Initially, all files are mounted read-only with superuser ownership. If you would like to grant access to a file to users other than the superuser, use the chown command. For example "chown user /sys2/source/myprog" or "chown group.user /sys2/source/myprog".

Note: this change is not persistent. Once the disk has been unmounted and mounted again, these ownership overrides are reset. You can automate this process with a simple script that will mount the file and grant some users access to certain files.

MVS file System

z/OS is the incarnation of the legacy MVS operating system (marketed as OS/390 in the 90's). IBM still names various components in this operating system (like the disk structure) "MVS". Specifically z/OS uses for it's non-Unix implementation a different disk structure than is used in other systems. Actually there is really very little in common between the file systems employed today by operating systems and the MVS structure. Just to name the most important differences:

  1. Data sets on MVS can have various block sizes, and sometimes even one data set can have blocks of more than one size. Not only the last block of a data set can be shorter than the rest of the blocks: some file copy utilities do not re-block the output data set, and when concatenating several data sets into one, the resulting data set sometimes retains the original block size relative to the data set from which it was copied.
  2. The hierarchy of files is not expressed in directories or folders. Instead, files (or data sets as they are referred to) are named with a qualification level embedded in their name.

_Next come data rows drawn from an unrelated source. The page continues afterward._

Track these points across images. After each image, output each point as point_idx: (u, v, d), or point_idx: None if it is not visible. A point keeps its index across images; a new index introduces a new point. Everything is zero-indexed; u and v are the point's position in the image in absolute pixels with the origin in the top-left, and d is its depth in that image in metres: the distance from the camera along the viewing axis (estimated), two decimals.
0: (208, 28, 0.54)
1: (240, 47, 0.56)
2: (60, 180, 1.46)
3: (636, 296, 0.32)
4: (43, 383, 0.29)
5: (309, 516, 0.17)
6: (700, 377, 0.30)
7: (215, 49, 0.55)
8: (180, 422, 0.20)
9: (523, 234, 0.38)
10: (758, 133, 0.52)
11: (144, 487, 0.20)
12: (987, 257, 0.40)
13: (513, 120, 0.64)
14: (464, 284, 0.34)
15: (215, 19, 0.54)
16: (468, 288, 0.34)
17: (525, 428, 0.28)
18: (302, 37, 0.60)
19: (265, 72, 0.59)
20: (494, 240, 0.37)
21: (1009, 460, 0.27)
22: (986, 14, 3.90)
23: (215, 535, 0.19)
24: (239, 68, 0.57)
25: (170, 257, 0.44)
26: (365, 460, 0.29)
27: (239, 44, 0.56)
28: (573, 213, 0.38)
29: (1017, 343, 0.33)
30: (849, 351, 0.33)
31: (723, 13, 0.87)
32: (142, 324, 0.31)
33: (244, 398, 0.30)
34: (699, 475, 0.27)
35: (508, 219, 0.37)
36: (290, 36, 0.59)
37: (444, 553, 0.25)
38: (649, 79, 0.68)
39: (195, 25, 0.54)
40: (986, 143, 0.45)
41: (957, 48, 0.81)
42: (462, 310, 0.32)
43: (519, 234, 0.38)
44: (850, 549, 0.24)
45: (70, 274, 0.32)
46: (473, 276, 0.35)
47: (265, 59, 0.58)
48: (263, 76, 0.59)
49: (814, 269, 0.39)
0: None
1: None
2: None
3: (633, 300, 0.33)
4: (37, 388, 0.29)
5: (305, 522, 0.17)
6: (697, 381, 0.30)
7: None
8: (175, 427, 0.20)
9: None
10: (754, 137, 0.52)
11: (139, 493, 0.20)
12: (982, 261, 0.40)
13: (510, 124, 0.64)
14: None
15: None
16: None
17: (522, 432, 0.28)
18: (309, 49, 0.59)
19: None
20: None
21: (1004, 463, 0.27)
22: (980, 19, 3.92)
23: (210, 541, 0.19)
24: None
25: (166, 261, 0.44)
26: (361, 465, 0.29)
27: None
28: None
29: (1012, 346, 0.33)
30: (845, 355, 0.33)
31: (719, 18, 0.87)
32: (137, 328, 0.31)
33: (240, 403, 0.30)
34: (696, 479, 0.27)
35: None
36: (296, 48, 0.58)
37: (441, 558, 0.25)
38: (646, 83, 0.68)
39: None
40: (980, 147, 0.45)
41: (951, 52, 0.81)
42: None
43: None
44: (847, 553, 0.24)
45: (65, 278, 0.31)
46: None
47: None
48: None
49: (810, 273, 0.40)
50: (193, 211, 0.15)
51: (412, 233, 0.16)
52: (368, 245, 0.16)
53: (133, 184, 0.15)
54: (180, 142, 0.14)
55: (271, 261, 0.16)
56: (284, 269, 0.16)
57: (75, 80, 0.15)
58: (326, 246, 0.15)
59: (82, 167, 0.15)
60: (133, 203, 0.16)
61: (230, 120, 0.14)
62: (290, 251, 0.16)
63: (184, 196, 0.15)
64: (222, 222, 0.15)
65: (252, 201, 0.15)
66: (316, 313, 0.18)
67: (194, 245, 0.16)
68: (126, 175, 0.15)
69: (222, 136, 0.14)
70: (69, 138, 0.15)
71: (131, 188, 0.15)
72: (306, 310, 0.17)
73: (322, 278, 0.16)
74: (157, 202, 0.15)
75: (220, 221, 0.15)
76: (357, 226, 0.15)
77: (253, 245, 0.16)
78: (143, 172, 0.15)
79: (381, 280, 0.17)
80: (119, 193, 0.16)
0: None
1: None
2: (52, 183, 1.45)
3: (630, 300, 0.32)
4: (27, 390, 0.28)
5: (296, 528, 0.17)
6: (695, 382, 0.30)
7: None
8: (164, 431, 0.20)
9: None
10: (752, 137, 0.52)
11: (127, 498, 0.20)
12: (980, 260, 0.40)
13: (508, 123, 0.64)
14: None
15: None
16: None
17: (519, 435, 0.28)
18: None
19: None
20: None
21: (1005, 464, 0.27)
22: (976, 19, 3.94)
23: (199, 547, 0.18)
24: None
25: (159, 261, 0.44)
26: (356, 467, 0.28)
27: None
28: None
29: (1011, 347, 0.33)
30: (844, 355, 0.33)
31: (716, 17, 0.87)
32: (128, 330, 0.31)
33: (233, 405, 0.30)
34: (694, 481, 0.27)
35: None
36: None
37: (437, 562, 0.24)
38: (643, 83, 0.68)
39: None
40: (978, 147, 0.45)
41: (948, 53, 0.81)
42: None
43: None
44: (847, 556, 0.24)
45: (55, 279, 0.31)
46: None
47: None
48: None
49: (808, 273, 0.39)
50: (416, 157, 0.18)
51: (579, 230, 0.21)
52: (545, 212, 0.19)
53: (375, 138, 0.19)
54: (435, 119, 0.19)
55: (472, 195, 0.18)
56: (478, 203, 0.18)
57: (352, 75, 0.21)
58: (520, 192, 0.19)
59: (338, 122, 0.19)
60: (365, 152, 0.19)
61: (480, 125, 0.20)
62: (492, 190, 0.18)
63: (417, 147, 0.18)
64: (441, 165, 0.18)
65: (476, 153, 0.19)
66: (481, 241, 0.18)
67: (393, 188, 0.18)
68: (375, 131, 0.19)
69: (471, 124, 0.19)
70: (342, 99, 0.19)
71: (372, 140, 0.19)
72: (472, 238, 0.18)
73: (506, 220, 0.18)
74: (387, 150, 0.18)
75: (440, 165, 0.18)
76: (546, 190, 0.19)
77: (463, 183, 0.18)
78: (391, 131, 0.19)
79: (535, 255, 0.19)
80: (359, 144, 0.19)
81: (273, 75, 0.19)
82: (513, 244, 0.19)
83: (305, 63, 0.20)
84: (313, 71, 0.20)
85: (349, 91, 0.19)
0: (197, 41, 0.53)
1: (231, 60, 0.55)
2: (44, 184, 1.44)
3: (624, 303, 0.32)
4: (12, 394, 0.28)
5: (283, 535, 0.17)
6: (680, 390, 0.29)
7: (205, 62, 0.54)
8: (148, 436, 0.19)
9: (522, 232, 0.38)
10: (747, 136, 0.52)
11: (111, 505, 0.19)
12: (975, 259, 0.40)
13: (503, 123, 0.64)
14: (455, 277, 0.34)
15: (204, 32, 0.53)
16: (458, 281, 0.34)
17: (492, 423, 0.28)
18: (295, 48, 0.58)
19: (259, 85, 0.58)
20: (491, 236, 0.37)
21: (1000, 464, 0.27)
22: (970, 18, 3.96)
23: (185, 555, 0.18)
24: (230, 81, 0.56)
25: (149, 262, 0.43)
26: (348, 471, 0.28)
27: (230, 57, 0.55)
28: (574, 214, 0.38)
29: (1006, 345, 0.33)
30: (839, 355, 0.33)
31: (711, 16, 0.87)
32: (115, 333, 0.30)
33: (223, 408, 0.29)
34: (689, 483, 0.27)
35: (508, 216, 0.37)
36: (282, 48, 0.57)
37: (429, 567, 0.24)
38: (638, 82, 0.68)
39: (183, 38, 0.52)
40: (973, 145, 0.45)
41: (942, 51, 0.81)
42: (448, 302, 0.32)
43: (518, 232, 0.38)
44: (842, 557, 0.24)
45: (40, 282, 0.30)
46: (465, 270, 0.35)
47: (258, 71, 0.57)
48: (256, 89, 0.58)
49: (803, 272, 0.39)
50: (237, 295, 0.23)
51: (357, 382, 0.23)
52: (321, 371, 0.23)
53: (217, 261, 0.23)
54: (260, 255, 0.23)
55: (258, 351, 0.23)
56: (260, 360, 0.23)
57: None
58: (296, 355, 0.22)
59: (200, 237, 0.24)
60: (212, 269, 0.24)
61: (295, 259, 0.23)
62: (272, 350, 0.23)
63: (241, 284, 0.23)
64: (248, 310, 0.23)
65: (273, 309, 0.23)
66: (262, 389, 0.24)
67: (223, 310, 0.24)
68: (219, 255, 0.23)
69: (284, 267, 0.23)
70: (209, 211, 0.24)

Each level is terminated by a dot (".") which is an integral part of the file's name.
  3. Data sets are "record oriented" and not "stream oriented". This means that data sets do not have a record terminator, and the size of a record is either:
    1. Fixed and defined during data set creation.
    2. Variable, in which case each logical record is preceded by a four-bytes descriptor of which two bytes represent the length of the record, enabling a maximum of 65,535 bytes per record. In order to overcome this limitation, "spanned" records were introduced, which can span over more than one physical record (this is where the other two bytes come to play, in describing the current record's position in the group of spanned records).

This means that in order to convert files to be "stream oriented" a line terminator must be appended to the record's end. This has also implication on the perceived file size.

  1. Data sets must be pre-allocated before being written to. Note that dynamically allocating a data set is unlike opening a file for write in other operating systems, since even with a dynamically allocated data set, some or all the eventual size of the data set must be obtained from the operating system. There is some flexibility to this behavior by defining "extents" to a data set. This results in extents being added to the initial data set's allocation. The size of the extents is also predetermined during the data set creation. The important point is that data sets usually use less space than is allocated on the disk (see next paragraph about file sizes). With the introduction of SMS, this constraint was largely been made obsolete.
  2. File sizes are not recorded anywhere in a standard MVS Dasd. A file (data set) can be allocated with a certain size, and actually be empty from the application point of view (e.g., when no one had written anything into that file yet). The only way to determine the exact size of the file is by reading it through until reaching the last record. This issue is also addressed by IBM's NFS implementation. Appendix A in "Network File System Guide and Reference" (IBM publication SC26-7417-04) calls this process "read-for-size". mvsdasd uses a similar procedure to determine the effective file size (which is different from the physical size).
  3. There are special data sets which are commonly referred to as "libraries". These data sets are actually "a file system within a file system" in that they contain other files called "members". Each library can contain many members (sometimes thousands). All members in a library must share the same record length. Members have names composed of 1-8 characters.
  4. Data set names (and contents) on MVS Disks are encoded in EBCDIC rather than ASCII.

In implementing mvsdasd, all the above discrepancies needed to be addressed.